Si la mise en place de ce cadre juridique est une excellente avancée pour le football, certaines mesures pourraient être amendées au fur et à mesure. Une protection efficiente des joueurs mineurs suppose que les organes de la FIFA soient extrêmement vigilantes quant au respect des conditions fixées par l’article 19ter. Les essais sont souvent la première porte aux abus avant les transferts internationaux. Pourrait notamment être envisagée l’idée que les essais ne soient ouverts qu’à destination des clubs qui seraient classés selon le plus haut des standards nationaux de formation (Cf Grille FIFA de compensation des clubs formateurs). Cela signifie entre autres que dans un pays où les clubs sont classés de la catégorie III à IV, seuls les clubs de catégorie III pourraient potentiellement accueillir les jeunes joueurs pour effectuer un essai. Cela semble logique dans la mesure où les transferts internationaux sont limités selon les mêmes critères. 

La mise en place d’un calendrier international des essais pourrait également être une option envisageable. Ainsi, avant chaque période de transferts (soit la période estivale, et l’autre hivernale), des sessions internationales pourraient être dédiées à la mise à l’essai de joueurs de moins de dix-huit ans évoluant à l’international. Cela permettrait à la FIFA, un contrôle plus efficace et aisé de l’article 19ter dans le sens où tout essai au-delà de cette période serait immédiatement considéré comme suspect et donc sanctionnable.


[1] MBVOUMIN Jean-Claude, « La pratique des essais : une zone franche d’abus », Foot Solidaire, Juin 2020. 

[2] HYTNER David, « Chelsea investigated by Fifa over more than 100 young player cases », The Guardian, January 29, 2019. 

[3] Ibid

[4] ANDREFF Wladimir, « Une taxe contre la misère du football Africain ? », Afrique contemporaine, De Boeck Supérieur, n°233, 2010, p.93. 

[5] Ibid

[6] Les joueurs de football qui souhaitent participer aux compétitions de l’association membre de la FIFA doivent obligatoirement être enregistrés sur TMS. 

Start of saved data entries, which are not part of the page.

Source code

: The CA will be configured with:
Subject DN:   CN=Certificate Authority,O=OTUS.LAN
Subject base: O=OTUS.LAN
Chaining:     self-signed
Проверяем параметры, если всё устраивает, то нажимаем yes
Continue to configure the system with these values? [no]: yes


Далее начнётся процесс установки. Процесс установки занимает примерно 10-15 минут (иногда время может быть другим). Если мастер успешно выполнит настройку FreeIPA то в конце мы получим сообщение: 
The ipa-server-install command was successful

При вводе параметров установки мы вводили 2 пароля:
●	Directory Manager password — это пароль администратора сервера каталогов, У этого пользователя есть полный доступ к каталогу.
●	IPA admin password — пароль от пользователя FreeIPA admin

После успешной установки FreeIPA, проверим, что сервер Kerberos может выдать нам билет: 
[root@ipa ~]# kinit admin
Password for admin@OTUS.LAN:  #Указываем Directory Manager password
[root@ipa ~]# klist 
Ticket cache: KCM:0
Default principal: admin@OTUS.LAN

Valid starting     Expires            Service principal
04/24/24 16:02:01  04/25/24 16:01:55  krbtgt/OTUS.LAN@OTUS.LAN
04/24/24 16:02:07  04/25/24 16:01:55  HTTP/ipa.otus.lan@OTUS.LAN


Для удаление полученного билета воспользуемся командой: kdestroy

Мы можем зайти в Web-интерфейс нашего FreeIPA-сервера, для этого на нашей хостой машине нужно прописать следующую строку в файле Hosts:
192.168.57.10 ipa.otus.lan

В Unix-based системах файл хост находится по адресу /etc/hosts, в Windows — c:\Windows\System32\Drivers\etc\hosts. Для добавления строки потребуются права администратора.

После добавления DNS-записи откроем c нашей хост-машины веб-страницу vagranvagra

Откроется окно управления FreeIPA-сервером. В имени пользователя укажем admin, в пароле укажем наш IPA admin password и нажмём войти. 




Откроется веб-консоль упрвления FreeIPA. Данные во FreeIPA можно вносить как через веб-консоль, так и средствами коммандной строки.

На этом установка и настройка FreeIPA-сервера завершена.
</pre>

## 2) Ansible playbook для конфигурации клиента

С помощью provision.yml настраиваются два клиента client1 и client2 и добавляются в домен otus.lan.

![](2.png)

[7] Expression signifiant le le football organisé sous l’égide de la FIFA, ou par les confédérations et associations membres de celle-ci. 

[8] TAS 2016/A/4785, 3 mai 2017, Real Madrid Club de Fútbol c. Fédération Internationale de Football Association (FIFA). 

[9] FIFA, « Commentary on the Regulation On the Status And Transfer of Players », Fifa.com, July 2021 Edition, p.230.